Independent vegetarians

I try hard to keep this blog about West Africa.  But occasionally I veer off track. This is one of those times.

Last month I went to a fantastic talk at Harvard’s Graduate School of Education with a friend who is a student there.  The talk, by Paul Harris (a professor of education), was on independent vegetarians and morality.  Harris defines independent vegetarians as children with meat-eating parents who become vegetarians between the ages of 6 and 10.  I became a vegetarian when I was 5, and have meat-eating parents.  I don’t think I’ve ever been so excited for a lecture.

Harris wanted to know: To what extent are children capable of making autonomous moral judgments?  He looked at independent vegetarians, family vegetarians (same as independent vegetarians, but have vegetarians parents), and non-vegetarians, all between the ages of 6 and 10.

All 60 independent vegetarians in the study said their reason for not eating meat was animal welfare.  But lots of children care for animals and don’t become vegetarians.  Why do only some become vegetarians?  Harris thinks for some reason independent vegetarians look at meat and instantly see an animal being slaughtered, yet for most children this does not happen.

An overwhelming majority of the independent vegetarians and family vegetarians did not think it was morally wrong to eat meat.  But most did think it was wrong to commit to being a vegetarian, and then renege on that promise.  Harris is not sure why the vegetarian children did not see eating meat as an absolute wrong.

My issue with this talk stems from the discussant’s comments and my personal experience.  The discussant, an independent vegetarian from a young age, said she became a vegetarian when she realized that meat was from an actual animal.  This was my experience as well, according to my parents.  One day I asked whether tuna fish used to be an actual fish.  When my mom said yes, I was grossed out, and stopped eating meat permanently.  I have no recollection of it being an animal welfare issue.  I wonder if children in the study had been socialized to understand their vegetarianism as an animal welfare issue, when in fact it was more of a “being grossed out” issue.  This could explain why they do not see eating meat as an absolute wrong.
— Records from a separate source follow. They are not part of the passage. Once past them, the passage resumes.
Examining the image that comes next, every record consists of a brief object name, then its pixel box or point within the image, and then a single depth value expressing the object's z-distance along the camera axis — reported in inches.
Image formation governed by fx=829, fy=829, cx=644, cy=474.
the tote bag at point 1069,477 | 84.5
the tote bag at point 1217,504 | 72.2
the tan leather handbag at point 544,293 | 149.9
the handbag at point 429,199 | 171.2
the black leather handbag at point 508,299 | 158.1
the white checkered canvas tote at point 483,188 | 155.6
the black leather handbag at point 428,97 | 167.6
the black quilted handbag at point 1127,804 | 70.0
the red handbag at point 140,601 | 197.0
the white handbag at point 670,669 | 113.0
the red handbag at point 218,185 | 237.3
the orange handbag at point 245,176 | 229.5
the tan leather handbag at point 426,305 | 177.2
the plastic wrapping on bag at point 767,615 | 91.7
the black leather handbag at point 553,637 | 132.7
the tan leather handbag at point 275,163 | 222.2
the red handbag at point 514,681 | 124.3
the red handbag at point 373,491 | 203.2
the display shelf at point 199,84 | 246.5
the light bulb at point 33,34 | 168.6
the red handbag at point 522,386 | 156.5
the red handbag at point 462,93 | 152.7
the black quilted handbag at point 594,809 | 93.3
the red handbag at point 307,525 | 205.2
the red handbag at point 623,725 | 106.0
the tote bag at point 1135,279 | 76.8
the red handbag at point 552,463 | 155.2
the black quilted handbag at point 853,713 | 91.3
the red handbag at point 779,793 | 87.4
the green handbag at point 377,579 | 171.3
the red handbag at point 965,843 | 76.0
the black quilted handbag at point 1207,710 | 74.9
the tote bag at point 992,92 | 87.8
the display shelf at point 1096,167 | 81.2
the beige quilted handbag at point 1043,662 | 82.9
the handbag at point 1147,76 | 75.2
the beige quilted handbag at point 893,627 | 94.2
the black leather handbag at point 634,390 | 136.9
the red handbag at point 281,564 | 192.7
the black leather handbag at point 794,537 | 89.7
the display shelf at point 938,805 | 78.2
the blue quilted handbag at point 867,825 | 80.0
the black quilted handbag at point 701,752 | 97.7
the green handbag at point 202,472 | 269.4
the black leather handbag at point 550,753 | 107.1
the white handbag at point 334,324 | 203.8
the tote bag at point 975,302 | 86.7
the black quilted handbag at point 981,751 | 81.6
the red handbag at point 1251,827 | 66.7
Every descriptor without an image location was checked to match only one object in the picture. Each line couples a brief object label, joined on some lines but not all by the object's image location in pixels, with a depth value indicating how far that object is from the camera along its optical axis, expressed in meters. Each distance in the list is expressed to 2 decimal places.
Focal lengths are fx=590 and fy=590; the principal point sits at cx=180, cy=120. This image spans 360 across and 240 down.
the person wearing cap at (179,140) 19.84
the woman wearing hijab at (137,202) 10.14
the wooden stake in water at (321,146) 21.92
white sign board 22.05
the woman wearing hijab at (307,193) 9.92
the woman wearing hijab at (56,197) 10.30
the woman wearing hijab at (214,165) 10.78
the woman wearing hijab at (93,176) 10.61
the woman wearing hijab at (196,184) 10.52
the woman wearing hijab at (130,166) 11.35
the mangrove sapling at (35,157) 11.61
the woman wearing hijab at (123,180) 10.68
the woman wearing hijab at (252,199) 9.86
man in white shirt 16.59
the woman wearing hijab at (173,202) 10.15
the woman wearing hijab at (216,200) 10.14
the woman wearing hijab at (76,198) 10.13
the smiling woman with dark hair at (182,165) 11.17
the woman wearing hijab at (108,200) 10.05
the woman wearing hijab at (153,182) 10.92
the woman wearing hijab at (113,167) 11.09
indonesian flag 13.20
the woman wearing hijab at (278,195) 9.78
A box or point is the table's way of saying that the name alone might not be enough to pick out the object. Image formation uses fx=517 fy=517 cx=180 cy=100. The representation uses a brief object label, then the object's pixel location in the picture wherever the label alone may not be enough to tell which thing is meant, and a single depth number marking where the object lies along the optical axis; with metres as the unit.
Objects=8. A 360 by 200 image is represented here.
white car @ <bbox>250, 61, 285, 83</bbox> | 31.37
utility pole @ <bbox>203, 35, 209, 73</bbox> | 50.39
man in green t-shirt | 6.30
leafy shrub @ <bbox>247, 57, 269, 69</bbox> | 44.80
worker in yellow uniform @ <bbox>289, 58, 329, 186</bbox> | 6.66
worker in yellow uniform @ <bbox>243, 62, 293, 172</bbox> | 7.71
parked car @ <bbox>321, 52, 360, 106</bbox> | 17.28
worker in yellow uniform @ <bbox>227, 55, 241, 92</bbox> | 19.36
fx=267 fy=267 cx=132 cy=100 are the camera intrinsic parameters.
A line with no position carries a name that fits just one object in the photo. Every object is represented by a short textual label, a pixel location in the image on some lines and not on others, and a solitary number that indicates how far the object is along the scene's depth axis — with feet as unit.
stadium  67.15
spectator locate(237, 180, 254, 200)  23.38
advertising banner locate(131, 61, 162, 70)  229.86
Are you an independent vegetarians?  If so, why did you become a vegetarian?  Lately I’ve realized all the things about myself that I thought were unique are in fact not that unique.  There’s even a person in the cohort below me who became an independent vegetarian at the age of 6.

6 thoughts on “Independent vegetarians

  1. Pingback: Independent Vegetarians Shelby Grossman’s Blog

  2. Pauline

    Whereas I would like to discuss many other things re the special court with you, I feel compelled to comment on this entry. I became a vegetarian at 18; in the house where I grew up there was no question of NOT eating meat. I clearly remember, though, as a child, being revolted by seeing a chicken on the grill — it looked like a real animal! So my becoming a vegetarian later in life was easy — meat simply grossed me out, not the flavor or the texture, but the idea of it. In order to explain one’s choice for vegetarianism, however, it’s easier to cloak it in moral terms — at any age.

  3. Shelby Post author

    Hey Pauline–Very interesting. This supports my idea about the importance of being “grossed out” as a reason for becoming a vegetarian, and how we can be “taught” to reframe the rationale behind our choice based on the reason most people assume others become vegetarians.

  4. Sharon

    I became a vegetarian when I was seven, after I saw a fish in the grocery store with eyes. Before that point I had qualms about meat, but I couldn’t connect it with anything real. The only non-humans I ever interacted with were dogs and my parents never tried to feed me dog meat. When I saw a fish with eyes, I made the connect between living (seeing) creature and what was on my plate. I don’t think I was ‘grossed out’, I was horrified by the idea of eating something that could see.